Let the Alex Smith bandwagon-boarding begin. That was a nice opening outing for Smith and the Kansas City Chiefs' first-string offense down in New Orleans. Almost as important is how well Dontari Poe comes on at nose tackle in his second year, as well as what free-agent acquisition Mike DeVito can give new defensive coordinator Bob Sutton up front. Kansas City got beat at the point too often last year.

 *Power Rankings side note:* This is the squad most primed for a surge, at least among the bottom-tier teams. 

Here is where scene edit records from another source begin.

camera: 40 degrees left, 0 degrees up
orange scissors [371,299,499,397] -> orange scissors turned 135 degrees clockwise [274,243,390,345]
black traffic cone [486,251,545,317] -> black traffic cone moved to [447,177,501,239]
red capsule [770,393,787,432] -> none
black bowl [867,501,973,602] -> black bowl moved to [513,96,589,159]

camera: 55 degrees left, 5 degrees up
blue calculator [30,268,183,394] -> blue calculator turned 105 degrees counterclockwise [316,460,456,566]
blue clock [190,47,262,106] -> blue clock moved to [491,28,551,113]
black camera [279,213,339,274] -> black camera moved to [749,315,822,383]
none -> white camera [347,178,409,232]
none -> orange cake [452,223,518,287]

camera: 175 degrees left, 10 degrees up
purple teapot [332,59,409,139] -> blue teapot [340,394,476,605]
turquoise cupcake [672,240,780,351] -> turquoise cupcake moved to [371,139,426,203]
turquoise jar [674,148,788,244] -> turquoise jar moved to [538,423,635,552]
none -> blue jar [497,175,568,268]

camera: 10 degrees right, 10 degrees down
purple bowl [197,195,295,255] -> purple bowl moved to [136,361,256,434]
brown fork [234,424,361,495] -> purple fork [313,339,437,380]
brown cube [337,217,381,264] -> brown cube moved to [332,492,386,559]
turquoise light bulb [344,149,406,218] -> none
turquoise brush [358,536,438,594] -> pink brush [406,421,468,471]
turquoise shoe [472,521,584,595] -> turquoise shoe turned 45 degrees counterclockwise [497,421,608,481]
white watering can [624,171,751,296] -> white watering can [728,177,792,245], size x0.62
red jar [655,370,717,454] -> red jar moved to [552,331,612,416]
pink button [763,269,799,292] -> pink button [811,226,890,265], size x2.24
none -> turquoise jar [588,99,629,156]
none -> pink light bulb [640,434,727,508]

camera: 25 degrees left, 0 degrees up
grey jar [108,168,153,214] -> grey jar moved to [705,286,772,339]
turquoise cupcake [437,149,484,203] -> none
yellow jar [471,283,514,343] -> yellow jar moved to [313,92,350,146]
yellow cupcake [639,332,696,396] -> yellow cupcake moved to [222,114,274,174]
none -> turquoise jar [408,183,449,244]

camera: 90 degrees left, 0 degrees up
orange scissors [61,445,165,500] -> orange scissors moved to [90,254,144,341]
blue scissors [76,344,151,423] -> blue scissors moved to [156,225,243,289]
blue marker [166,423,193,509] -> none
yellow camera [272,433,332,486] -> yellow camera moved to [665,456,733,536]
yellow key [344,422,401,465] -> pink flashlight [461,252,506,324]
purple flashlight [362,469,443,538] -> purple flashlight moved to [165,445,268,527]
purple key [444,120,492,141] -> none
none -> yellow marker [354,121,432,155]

Amazing how standards have changed for rookie quarterbacks. EJ Manuel was 16-for-21 and posted a passer rating of 102.7 against the Colts on Sunday ... only to receive reviews of "He looked pretty good." Dude, it was his first dance in the NFL! Manuel went 9-for-9 with a touchdown in the two-minute drill -- who cares if it wasn't against starters. More than any other franchise in the NFL, the Buffalo Bills need something to galvanize the organization. It's here.

I don't want to jinx a New York Jets club that's been somewhat jinxed since 1969, but first-round draft pick Dee Milliner sure looked good when the Detroit Lions tested him deep Friday night. Fans are still excited about rookie quarterback Geno Smith -- never mind the recent criticism, or the fact that his popularity likely stems from the fact that his name isn't Mark Sanchez -- but the reality is that Milliner will likely be the superior player this season. On the subject of young players, receiver Stephen Hill stepping up his game should be huge for the Jets.

How do we feel about seeing those new Jacksonville Jaguars uniforms in action? It's tough wrapping your brain around that wraparound gold fade over the backside of the helmet. Thinking it's growing on me ... would love to hear your take ( @HarrisonNFL is the place). Meanwhile, irrespective of stats or the starting wideouts not playing, Chad Henne looks better out on the field than the other guy. It's that simple.

General manager Reggie McKenzie and the Oakland Raiders' coaching staff are developing a bunch of pups, which is exactly what the organization should be doing. One of those guys is seventh-round draft pick Brice Butler, who ran a 4.36-second 40-yard dash at his pro day. Against the Dallas Cowboys last Friday, Butler had a 40-yard catch-and-run, followed by a delicious 30-yard touchdown grab. Yo Delicious!!! Watch this kid.